If both operands are of the same category, but one of them is a loosely typed numeric constant, then the other operand’s dtype is picked as the common dtype.
Otherwise, the common dtype is computed according to the table below.

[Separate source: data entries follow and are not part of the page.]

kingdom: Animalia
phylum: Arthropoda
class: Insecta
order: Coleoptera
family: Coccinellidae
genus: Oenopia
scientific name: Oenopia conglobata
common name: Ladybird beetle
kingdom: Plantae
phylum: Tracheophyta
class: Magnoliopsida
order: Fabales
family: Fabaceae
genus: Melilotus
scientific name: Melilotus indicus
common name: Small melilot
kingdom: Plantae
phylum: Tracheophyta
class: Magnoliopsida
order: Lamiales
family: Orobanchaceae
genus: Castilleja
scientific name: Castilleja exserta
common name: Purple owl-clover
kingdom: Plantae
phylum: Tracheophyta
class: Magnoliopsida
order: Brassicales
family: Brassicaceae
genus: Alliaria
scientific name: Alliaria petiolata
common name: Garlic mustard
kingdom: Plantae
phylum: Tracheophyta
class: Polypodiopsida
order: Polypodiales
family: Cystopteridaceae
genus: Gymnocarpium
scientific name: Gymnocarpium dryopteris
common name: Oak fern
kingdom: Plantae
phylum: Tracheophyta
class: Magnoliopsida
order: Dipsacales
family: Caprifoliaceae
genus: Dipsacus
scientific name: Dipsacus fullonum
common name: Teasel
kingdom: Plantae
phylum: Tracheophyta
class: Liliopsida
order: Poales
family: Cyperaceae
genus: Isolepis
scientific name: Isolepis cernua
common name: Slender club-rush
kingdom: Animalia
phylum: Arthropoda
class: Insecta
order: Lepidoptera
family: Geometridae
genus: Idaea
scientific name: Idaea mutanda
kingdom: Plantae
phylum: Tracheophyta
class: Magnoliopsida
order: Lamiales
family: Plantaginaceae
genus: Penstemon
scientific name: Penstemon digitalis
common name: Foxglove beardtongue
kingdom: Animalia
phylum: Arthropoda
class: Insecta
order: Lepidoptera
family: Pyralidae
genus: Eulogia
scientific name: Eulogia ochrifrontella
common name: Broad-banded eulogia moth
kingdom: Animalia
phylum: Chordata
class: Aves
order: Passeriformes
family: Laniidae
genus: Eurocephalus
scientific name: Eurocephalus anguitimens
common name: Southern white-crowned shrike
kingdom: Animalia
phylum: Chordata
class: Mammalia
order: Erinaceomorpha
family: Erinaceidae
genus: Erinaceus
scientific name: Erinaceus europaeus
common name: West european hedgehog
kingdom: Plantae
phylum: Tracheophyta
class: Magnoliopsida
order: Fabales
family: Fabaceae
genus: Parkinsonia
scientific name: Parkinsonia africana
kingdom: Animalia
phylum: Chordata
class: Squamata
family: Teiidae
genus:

	b1	u8	u16	u32	u64	i8	i16	i32	i64	f16	f32	f64	bf	tf32	f8e4m3fn	f8e5m2
b1	b1	u8	u16	u32	u64	i8	i16	i32	i64	f16	f32	f64	bf	ERR	ERR	ERR
u8	u8	u8	u16	u32	u64	ERR	ERR	ERR	ERR	f16	f32	f64	bf	ERR	ERR	ERR
u16	u16	u16	u16	u32	u32	ERR	ERR	ERR	ERR	f16	f32	f64	bf	ERR	ERR	ERR
u32	u32	u32	u32	u32	u64	ERR	ERR	ERR	ERR	f16	f32	f64	bf	ERR	ERR	ERR
u64	u64	u64	u64	u64	u64	ERR	ERR	ERR	ERR	f16	f32	f64	bf	ERR	ERR	ERR
i8	i8	ERR	ERR	ERR	ERR	i8	i16	i32	i64	f16	f32	f64	bf	ERR	ERR	ERR
i16	i16	ERR	ERR	ERR	ERR	i16	i16	i32	i64	f16	f32	f64	bf	ERR	ERR	ERR
i32	i32	ERR	ERR	ERR	ERR	i32	i32	i32	i64	f16	f32	f64	bf	ERR	ERR	ERR
i64	i64	ERR	ERR	ERR	ERR	i64	i64	i64	i64	f16	f32	f64	bf	ERR	ERR	ERR
f16	f16	f16	f16	f16	f16	f16	f16	f16	f16	f16	f32	f64	ERR	ERR	ERR	ERR
f32	f32	f32	f32	f32	f32	f32	f32	f32	f32	f32	f32	f64	f32	ERR	ERR	ERR
f64	f64	f64	f64	f64	f64	f64	f64	f64	f64	f64	f64	f64	f64	ERR	ERR	ERR
bf	bf	bf	bf	bf	bf	bf	bf	bf	bf	ERR	f32	f64	bf	ERR	ERR	ERR
tf32	ERR	ERR	ERR	ERR	ERR	ERR	ERR	ERR	ERR	ERR	ERR	ERR	ERR	tf32	ERR	ERR
f8e4m3fn	ERR	ERR	ERR	ERR	ERR	ERR	ERR	ERR	ERR	ERR	ERR	ERR	ERR	ERR	f8e4m3fn	ERR
f8e5m2	ERR	ERR	ERR	ERR	ERR	ERR	ERR	ERR	ERR	ERR	ERR	ERR	ERR	ERR	ERR	f8e5m2

Legend:

b1: bool_
u8: uint8
u16: uint16
u32: uint32
u64: uint64
i8: int8
i16: int16
i32: int32
i64: int64
f16: float16
f32: float32
f64: float64
bf: bfloat16
tf32: tfloat32
f8e4m3fn: float8_e4m3fn
f8e5m2: float8_e5m2
ERR: Implicit promotion between these types is not supported

Scalars#

A scalar is a single immutable value of a specific data type. A scalar and 0D-tile can be used interchangably in a tile kernel. They can also be kernel parameters.

Typing of a scalar has the following rules:

Constant scalars are loosely typed by default, for example, a literal 2 or a constant property like Tile.ndim, Tile.shape, or Array.ndim.
Array.shape and Array.stride are not constant by default and has default int type int32. Using default int32 makes kernel more performant at the cost of limiting max representable shape. This limitation will be lifted in the near future.

Tuples#

Tuples can be used in tile code. They cannot be kernel parameters.

Rounding Modes#

class cuda.tile.RoundingMode#

Rounding mode for floating-point operations.

RN = 'nearest_even'#: Rounds the nearest (ties to even).

RZ = 'zero'#: Round towards zero (truncate).

RM = 'negative_inf'#: Round towards negative infinity.

RP = 'positive_inf'#: Round towards positive infinity.

FULL = 'full'#: Full precision rounding mode.

APPROX = 'approx'#: Approximate rounding mode.

RZI = 'nearest_int_to_zero'#: Round towards zero to the nearest integer.

Padding Modes#

class cuda.tile.PaddingMode#

Padding mode for load operation.

UNDETERMINED = 'undetermined'#: The padding value is not determined.

ZERO = 'zero'#: The padding value is zero.

NEG_ZERO = 'neg_zero'#: The padding value is negative zero.

NAN = 'nan'#: The padding value is NaN.

POS_INF = 'pos_inf'#: The padding value is positive infinity.

NEG_INF = 'neg_inf'#: The padding value is negative infinity.